SELECTED TEXT:
>>>

DENVER ” SunPower Corp. said Tuesday it will build a 17-megawatt solar plant in southern Colorado and sell the power generated to Xcel Energy Inc.

It is the latest in a handful of agreements announced by solar energy manufacturers and utilities as more states adopt standards requiring a percentage of electricity to be produced from renewable resources.

The plant will be built on a parcel near a SunEdison 8.2-megawatt plant in the Alamosa area about 160 miles south of Denver near the Colorado-New Mexico border, SunPower said.

San Jose, Calif.-based SunPower plans to hire about 200 workers for the construction phase and said the plant will be the second-largest high-efficiency solar PV power plant in North America when completed in 2010.

Xcel put a bid out for solar power last year to help meet a Colorado mandate requiring it to produce 20 percent of its electricity from renewable resources by 2020.

Xcel currently produces about 10 percent from solar, wind and other renewable resources, spokesman Mark Stutz said.

Financial terms of the lease agreement with SunPower were not disclosed.

Last week, First Solar Inc. completed its purchase of unfinished photovoltaic projects from OptiSolar and said it would issue 3 million shares, or dilution of about 3.5 percent for current shares, to finance the deal. Tempe, Ariz.-based First Solar agreed to pay about $400 million in stock for the assets.

In February, San Francisco-based Pacific Gas and Electric Co. said it will develop a series of photovoltaic projects in its northern and central California service areas to generate up to 500 megawatts of electricity, about 1.3 percent of its overall demand.

The series of announcements indicate utilities are becoming more active as renewable energy mandates begin to take effect, Janco Partners analyst Vijay Singh said.

“I think utilities, in general, have become a bright spot in the renewable energy space,” he said. “That’s where most of the hope is.”

However, he noted that financing is still tight, excess supply remains and demand is sluggish.

Shares of SunPower fell $1.52, or 6.2 percent, to $23.10, and shares of Minneapolis-based Xcel added 7 cents to $18.08 in afternoon trading.

<<<

JOB: Set down verbatim the portion of the solar plant article above between "The plant will be built" and "completed in 2010.", inclusive.

GIVEN INFORMATION:
>>>

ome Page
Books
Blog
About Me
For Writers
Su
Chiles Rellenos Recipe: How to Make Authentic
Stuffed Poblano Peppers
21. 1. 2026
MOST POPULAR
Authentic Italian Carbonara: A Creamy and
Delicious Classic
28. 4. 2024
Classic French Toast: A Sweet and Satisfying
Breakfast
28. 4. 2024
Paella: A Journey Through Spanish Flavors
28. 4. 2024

<<<

FINISHED TASK:
The plant will be built on a parcel near a SunEdison 8.2-megawatt plant in the Alamosa area about 160 miles south of Denver near the Colorado-New Mexico border, SunPower said.

San Jose, Calif.-based SunPower plans to hire about 200 workers for the construction phase and said the plant will be the second-largest high-efficiency solar PV power plant in North America when completed in 2010.